Consider reducing expenses as much as possible. Change any auto-pay accounts to reduce the ease of making purchases - this will help you think rationally about whether this purchase is necessary during uncertain financial times. If you must have auto-pay set up in order to use an account for groceries, medications, etc., make sure you're only adding necessities to your shopping cart. It is helpful to many to set up billing and auto-pay for critical bills (rent, mortgage, utilities) so that these necessities are paid first, save other non-critical expenses for future months that may hold more discretionary spending dollars for you.
Bored during quarantine or social distancing? Check out these financial education courses and podcasts that could help you get your finances on track:
edX (open source university courses, free though costs associated with certificates)
The links listed above are to suggested resources, CSEAP is unable to recommend any particular financial education course or podcast.

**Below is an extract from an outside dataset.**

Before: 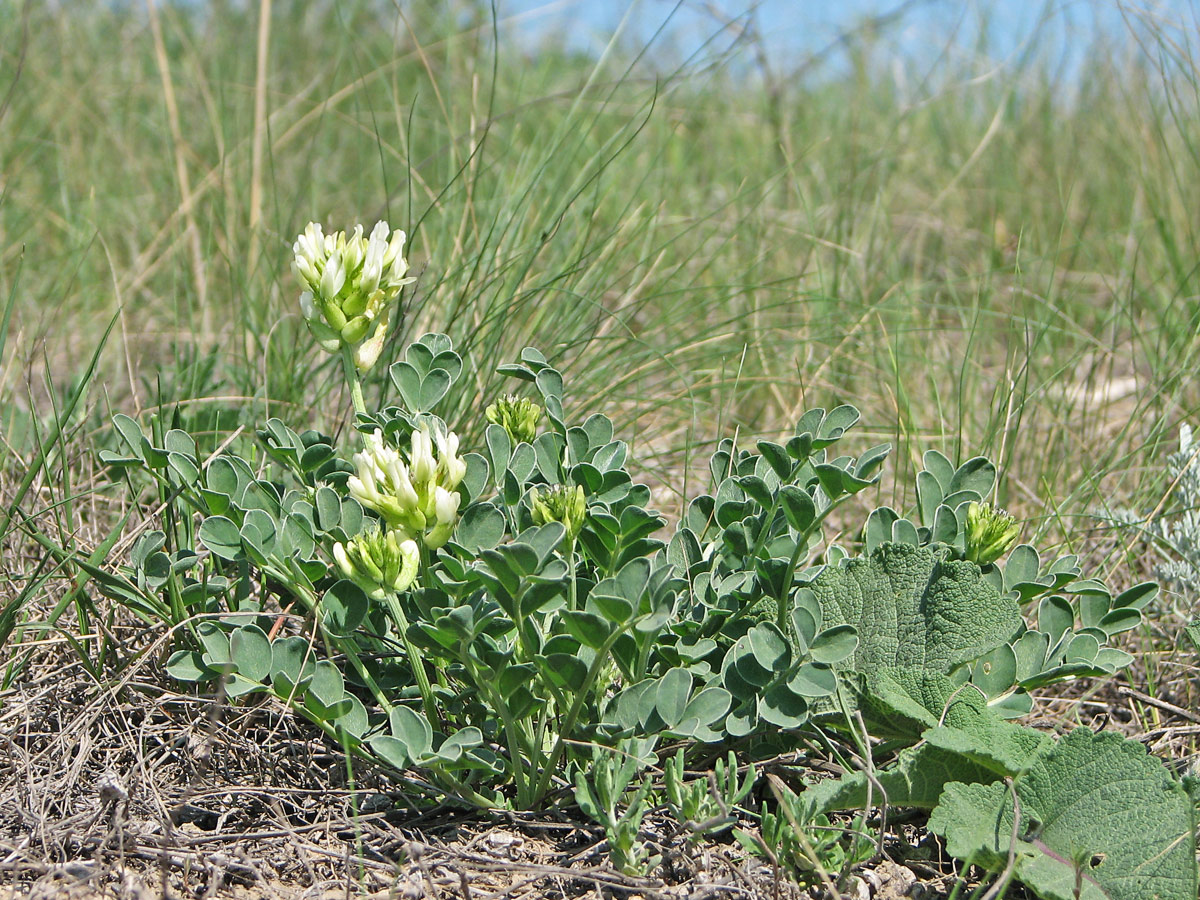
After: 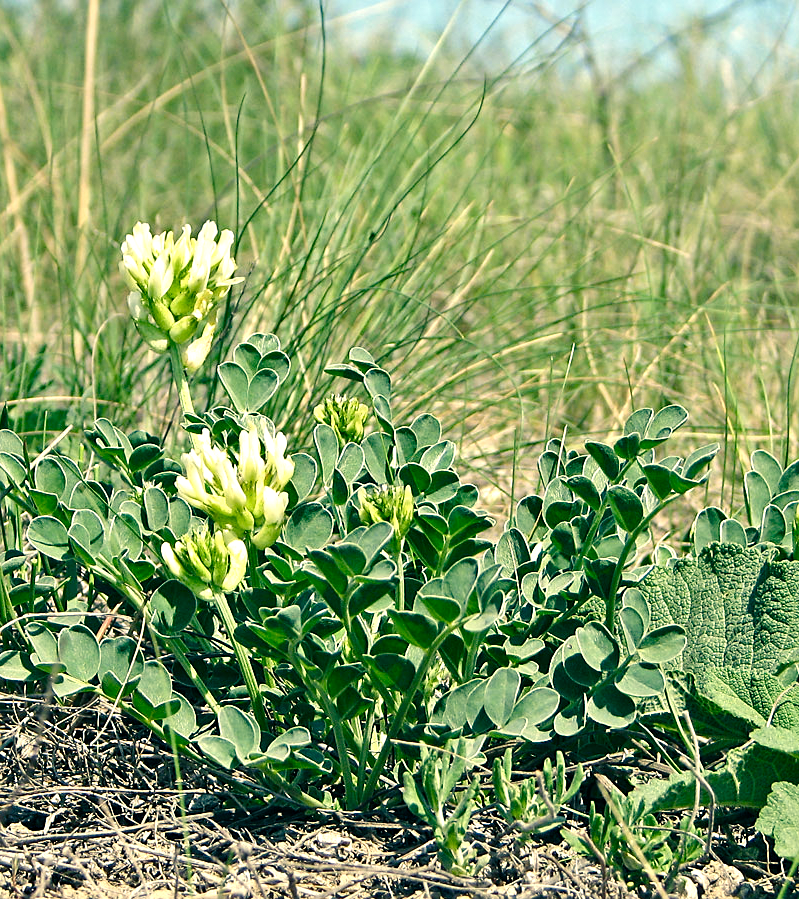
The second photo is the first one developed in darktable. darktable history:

Please visit the CSEAP Financial Assistance page for information about the CSEAP Financial Assistance Program. This service is available to current and active employees of the State of Colorado (this means that the state is your employer). CSEAP, through generous contributions from Credit Union of Colorado Foundation, provides small cash grants (typically less than $500) to assist state employees with critical expenses including food, housing, and utilities. CSEAP does not provide grants for legal expenses, child support payments, cell phone bills, computer equipment or expenses, cable bills, etc.
Consider calling your local 2-1-1 for information on local resources - this United Way service can connect you with food banks and other services that could be helpful during times of financial distress.
Family Stress & Stay-at-Home Orders
- There's a lot of tension in our household. I'm concerned about violence between family members.
- Some studies indicate that domestic violence - including intimate partner abuse and child abuse - risk can increase during large-scale crises. Work and school can provide a daily reprieve to victims of partner abuse and child abuse respectively. With families ordered to stay-at-home and many workplaces sending employees home to work, those at risk are forced to increase exposure to a different but potentially more dangerous situation. Victims of intimate partner abuse can develop a safety plan in order to potentially reduce risks during a violent situation, Teens experiencing dating violence can access an interactive safety planning tool to help reduce risks. If you are concerned that a child may be in imminent danger, contact your local law enforcement agency and, in Colorado, the Child Abuse & Neglect Hotline.
Additional resources include:
Webinar: Managing Stress and Anxiety During Uncertain Times
Nothing about the information contained on this page or in the recorded webinars featured above should be interpreted as medical, personnel, financial, or legal information or advice. If you have urgent or imminent concerns about your physical or mental health (or that of someone else), contact your medical provider or 911 immediately. Always contact your agency Human Resources office for personnel or workplace guidance.